_WORK ORDER A_
Set down, word for word, everything in the passage on resources and human intelligence from "Can this situation" down to "pie into infinity.".

_SELECTED TEXT_
# # # #
But of course, population size is not all that matters. If it was all that mattered, then China would have been the world’s richest country for the last 2,500 years. China has been the most populous country, but the Chinese were poor. It was only after the economic liberalisation of the late 1970s that the Chinese people were free to invent and innovate. That’s how they became relatively prosperous. The bottom line is that population doesn’t reduce abundance. It increases abundance.
Can this situation continue? Not everybody thinks so. American environmentalist Kenneth Boulding says: “anyone who believes in indefinite growth on a physically finite planet is either mad or an economist.”
But my argument is that, from a wealth-creating perspective, the actual resource — the number of atoms — matters very little. Take a Lamborghini Huracan worth $250,000 and a crashed Lamborghini Huracan worth $5,000 … the number of atoms is the same, but they’ve been arranged differently. In the first one, the atoms are arranged intelligently and in the second one chaotically. It is human intelligence that is vital, because it allows us to grow the resource pie into infinity.
There are several ways in which we can increase our resources. One way to increase resources is through increased supply: whenever resources go up in price, that is a signal to the market to start looking for new deposits of oil, lithium, gas, or whatever else.
Another way in which you can increase supply is through technological breakthroughs. For example, in the United States in the 1970s, the oil fields were exhausted under the traditional drilling methods. And that’s when the US got very heavily involved in the wars in the Middle East, to get access to their oil. But then American entrepreneurs came up with fracking, and that allows the US to get at oil that was previously uneconomical. It suddenly became economical, and the US is once again the world’s greatest producer of oil and gas. Technological change matters.
You can also increase efficiency. A plastic bottle contains 50% as much plastic as it did 50 years ago. A can of Coke used to weigh three ounces of aluminium. Now it weighs half an ounce of aluminium. We can make these efficiencies; but they are relative efficiencies, because we are still producing a lot of plastic bottles and aluminium cans. What we want to do is to get to an absolute efficiency gain.
Rockefeller University research shows that 41% of the 100 most-used resources in the US are now post peak. Traditionally, as you have economic growth, consumption of resources grows in tandem. What started happening about 15 years ago is that the American economy continued to grow, but the absolute use of resources — the total tonnage of, for example, copper or iron — has started going down. So, you can get absolute increase in efficiency.
You can also get increased value. For example, 3,500 years ago, when we first melted sand, we would create glass beads that people used to decorate themselves. And then sometime later, we realised we can use sand to create jars and glass windows. Today, we are using glass in microchips and fibre optic cables. With every step of the way, we have increased value through human intelligence. You are moving from a situation where you are melting sand for glass beads to melting sand to create microchips. That’s human intelligence.
Lithium used to be used in ceramics to make the glaze stronger and the colours brighter. Now it is used in lithium-ion batteries to power Elon Musk’s Teslas. Graphite used to be used in pencils. But today, graphene — which is just a different form of carbon — is used to build aircraft.
We can also turn something that was useless into something that is very useful. In the early days, every oil rig would have a little flame on top of it. That was the natural gas that was being flared — being burned off. Because if you lit a cigarette on an oil rig and there was natural gas, you would blow up the entire rig and kill everybody around you. Well, we no longer flare that gas. We capture it, and then we pipe it into our cities, where it heats houses.
# # # #
_WORK ORDER B_
Rewrite the text read from the pages in the entries below, replacing "Man Utd" with "Manchester United" and keeping everything else the same. Leave the pictures out of your answer.

_DATA TO USE_
# # # #
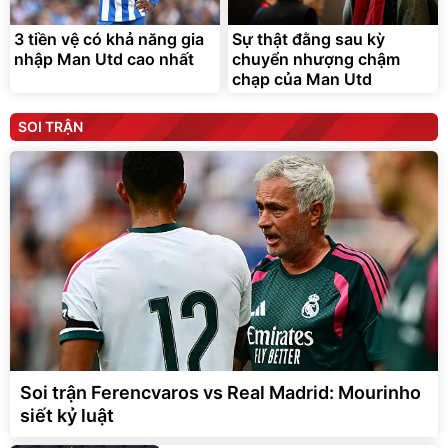
3 tiền vệ có khả năng gia
Sự thật đằng sau kỳ
nhập Man Utd cao nhất
chuyển nhượng chậm
chạp của Man Utd
SOI TRẬN
Soi trận Ferencvaros vs Real Madrid: Mourinho
siết kỷ luật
# # # #
_EXERCISE ANSWER A_
Can this situation continue? Not everybody thinks so. American environmentalist Kenneth Boulding says: “anyone who believes in indefinite growth on a physically finite planet is either mad or an economist.”
But my argument is that, from a wealth-creating perspective, the actual resource — the number of atoms — matters very little. Take a Lamborghini Huracan worth $250,000 and a crashed Lamborghini Huracan worth $5,000 … the number of atoms is the same, but they’ve been arranged differently. In the first one, the atoms are arranged intelligently and in the second one chaotically. It is human intelligence that is vital, because it allows us to grow the resource pie into infinity.

_EXERCISE ANSWER B_
3 tiền vệ có khả năng gia
Sự thật đằng sau kỳ
nhập Manchester United cao nhất
chuyển nhượng chậm
chạp của Manchester United
SOI TRẬN
Soi trận Ferencvaros vs Real Madrid: Mourinho
siết kỷ luật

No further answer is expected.